El gobernador Raúl Jalil destacó la decisión del Gobierno de la provincia de Buenos Aires al avanzar con el pago íntegro de uno de los vencimientos de su deuda a acreedores disponiendo de fondos propios para cancelar esta etapa.
Jalil destacó la decisión de Kicillof de pagar la deuda de Buenos Aires
El mandatario provincial aseguró que se trata de “una situación extraordinaria, que requiere medidas adecuadas para custodiar el bienestar de la ciudadanía”.
En este sentido, enfatizó que la decisión tomada por el gobernador bonaerense, Axel Kicillof, es “acertada” para allanar el camino de la negociación que el Gobierno nacional necesita culminar con éxito para reestructurar la deuda con acreedores internacionales en los próximos meses y no caer en default.
“La deuda, tal como fue tomada por la gestión nacional anterior y facilitada por los acreedores, no es pagable en los términos actuales. Se necesita una reestructuración que permita encontrar un equilibrio para los argentinos a través del crecimiento económico de los próximos años”, aseguró el gobernador Jalil.
El Gobierno de Buenos Aires, tras una serie de negociaciones con los distintos tenedores de bonos y un bloqueo de uno de los fondos acreedores, tomó la decisión de usar 250 millones de dólares de sus propios recursos para hacer frente a un vencimiento de su deuda y así evitar caer en default.
“Está claro que Argentina tiene una estricta voluntad de pago de sus deudas con los tenedores de bonos, y la decisión del gobernador Kicillof viene a ratificarlo.
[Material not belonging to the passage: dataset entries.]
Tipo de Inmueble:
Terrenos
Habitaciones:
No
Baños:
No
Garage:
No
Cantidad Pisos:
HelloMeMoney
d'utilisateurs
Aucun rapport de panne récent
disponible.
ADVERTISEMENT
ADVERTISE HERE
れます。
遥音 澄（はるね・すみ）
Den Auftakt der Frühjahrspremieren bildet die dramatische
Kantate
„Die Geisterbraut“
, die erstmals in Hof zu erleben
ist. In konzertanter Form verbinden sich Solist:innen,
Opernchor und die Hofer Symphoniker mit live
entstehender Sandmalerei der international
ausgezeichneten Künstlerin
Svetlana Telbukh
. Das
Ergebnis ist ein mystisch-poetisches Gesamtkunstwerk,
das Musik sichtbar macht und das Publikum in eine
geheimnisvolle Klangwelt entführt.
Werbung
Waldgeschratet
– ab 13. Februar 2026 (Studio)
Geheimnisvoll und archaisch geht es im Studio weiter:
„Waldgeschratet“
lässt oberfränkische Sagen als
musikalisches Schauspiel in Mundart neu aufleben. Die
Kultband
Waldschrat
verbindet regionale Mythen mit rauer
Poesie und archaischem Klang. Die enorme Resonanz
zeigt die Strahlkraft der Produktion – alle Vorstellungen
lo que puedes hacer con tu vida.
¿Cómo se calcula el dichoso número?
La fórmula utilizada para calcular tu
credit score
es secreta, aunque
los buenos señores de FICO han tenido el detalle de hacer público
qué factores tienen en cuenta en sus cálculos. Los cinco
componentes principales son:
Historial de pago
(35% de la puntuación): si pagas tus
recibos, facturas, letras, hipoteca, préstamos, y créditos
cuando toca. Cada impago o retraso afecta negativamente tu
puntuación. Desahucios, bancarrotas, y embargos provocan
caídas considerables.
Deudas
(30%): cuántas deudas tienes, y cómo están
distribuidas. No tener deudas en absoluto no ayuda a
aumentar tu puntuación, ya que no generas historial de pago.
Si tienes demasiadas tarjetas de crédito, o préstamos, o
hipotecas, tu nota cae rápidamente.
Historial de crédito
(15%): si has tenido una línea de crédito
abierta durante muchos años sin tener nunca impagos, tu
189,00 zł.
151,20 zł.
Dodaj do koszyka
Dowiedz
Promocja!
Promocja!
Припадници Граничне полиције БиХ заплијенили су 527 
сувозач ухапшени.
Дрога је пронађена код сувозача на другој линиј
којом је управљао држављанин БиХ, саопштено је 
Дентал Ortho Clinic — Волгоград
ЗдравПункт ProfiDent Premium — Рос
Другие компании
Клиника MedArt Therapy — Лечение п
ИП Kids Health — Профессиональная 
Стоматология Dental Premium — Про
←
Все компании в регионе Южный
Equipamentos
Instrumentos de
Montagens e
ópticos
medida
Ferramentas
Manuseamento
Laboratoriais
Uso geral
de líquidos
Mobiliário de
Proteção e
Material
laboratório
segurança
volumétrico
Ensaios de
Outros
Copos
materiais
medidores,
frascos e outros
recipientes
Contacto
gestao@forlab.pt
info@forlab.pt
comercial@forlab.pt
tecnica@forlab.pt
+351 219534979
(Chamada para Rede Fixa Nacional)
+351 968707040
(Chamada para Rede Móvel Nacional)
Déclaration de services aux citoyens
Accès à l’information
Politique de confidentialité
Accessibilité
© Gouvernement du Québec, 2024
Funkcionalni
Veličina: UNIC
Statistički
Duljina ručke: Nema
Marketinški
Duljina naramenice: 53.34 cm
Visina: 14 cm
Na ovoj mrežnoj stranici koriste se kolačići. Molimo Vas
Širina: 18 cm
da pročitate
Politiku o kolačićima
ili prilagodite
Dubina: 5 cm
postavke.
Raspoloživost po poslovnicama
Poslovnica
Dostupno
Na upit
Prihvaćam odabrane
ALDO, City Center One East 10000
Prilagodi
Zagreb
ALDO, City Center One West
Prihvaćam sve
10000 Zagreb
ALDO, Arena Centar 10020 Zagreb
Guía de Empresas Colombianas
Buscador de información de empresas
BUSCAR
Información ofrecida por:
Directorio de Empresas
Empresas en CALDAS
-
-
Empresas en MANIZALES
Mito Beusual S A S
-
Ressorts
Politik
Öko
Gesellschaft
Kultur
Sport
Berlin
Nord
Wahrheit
Esto tiene que ser el eje del diálogo: Argentina quiere cumplir con todas sus obligaciones, pero necesita hacerlo de manera que tal que esto no signifique resignar el bienestar de la gente”, aseguró el gobernador Jalil.
La negociación
El gobernador de la provincia de Buenos Aires, Axel Kicillof, anunció ayer que su gestión pagará en las próximas horas el total del vencimiento de capital del bono BP21 por 250 millones de dólares con recursos propios y lanzó la reestructuración del pasivo en moneda extranjera.
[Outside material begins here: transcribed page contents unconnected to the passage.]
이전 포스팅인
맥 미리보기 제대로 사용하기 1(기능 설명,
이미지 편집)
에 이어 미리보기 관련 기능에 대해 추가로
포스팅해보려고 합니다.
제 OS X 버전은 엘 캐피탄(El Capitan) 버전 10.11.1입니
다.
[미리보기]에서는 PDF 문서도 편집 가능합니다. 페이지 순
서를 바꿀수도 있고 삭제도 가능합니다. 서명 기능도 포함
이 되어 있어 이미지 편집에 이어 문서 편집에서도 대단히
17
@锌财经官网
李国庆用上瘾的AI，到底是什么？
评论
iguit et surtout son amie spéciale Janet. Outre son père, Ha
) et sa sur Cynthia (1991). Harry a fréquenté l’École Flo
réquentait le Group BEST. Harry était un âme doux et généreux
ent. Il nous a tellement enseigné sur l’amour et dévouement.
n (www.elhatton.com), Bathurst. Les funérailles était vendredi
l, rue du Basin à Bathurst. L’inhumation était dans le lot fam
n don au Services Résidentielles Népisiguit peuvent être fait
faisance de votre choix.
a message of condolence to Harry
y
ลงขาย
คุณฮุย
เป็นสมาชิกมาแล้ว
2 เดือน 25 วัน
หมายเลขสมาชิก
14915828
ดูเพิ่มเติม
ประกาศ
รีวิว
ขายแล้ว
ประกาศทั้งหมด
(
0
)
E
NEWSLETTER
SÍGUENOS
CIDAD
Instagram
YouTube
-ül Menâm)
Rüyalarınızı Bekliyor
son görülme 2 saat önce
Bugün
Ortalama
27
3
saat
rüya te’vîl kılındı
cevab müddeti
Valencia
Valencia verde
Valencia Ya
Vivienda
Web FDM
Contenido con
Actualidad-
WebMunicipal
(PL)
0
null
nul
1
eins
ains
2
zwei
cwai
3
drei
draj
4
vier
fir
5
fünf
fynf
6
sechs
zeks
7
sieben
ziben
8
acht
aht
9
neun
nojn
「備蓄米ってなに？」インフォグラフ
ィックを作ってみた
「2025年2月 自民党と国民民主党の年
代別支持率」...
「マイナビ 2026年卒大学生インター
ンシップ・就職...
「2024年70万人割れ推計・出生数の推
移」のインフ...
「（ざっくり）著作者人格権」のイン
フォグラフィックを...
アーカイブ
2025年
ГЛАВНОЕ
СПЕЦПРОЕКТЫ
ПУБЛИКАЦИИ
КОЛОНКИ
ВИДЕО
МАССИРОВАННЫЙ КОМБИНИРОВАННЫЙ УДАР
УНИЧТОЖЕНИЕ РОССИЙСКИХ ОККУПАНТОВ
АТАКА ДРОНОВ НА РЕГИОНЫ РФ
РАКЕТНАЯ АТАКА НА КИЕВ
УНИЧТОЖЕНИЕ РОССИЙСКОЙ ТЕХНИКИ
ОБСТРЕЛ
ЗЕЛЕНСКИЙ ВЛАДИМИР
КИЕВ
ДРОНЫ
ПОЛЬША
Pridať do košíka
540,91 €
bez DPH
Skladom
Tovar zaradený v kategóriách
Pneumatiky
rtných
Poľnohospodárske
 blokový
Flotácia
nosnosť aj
La decisión fue tomada por el mandatario tras el fracaso en las negociaciones con un fondo de inversión, llamado Fidelity, que "no quiso entender la situación financiera de la provincia" y no adhirió a la propuesta inicial de postergar parte del pago hasta mayo.
Kicillof dijo que la situación global de la deuda bonaerense es "insostenible e impagable" en las condiciones actuales, dado que solo este año hay vencimientos por 220.000 millones de pesos, lo que representa el 15% del total de recursos disponibles en la provincia por todo concepto.
Para el bono BP21 que venció el 26 de enero, el Gobierno provincial proponía pagar el 30% del vencimiento de capital y abonar el resto el 1 de mayo, iniciativa que se alzó con una adhesión de "superior al 50%" de los acreedores, pero no llegó al 75% que ordenaba el contrato de emisión del bono.
Fidelity, el mayor fondo de inversión del mundo, exigía cobrar toda la deuda en cuotas, pero antes de mayo, que era el mes propuesto por el Gobierno provincial.
Ese fondo tenía la potestad de bloquear toda la operación propuesta por Kicillof dado que administra más del 25% del bono BP21, lo que tornó imposible que se alcanzara la adhesión necesaria del 75%.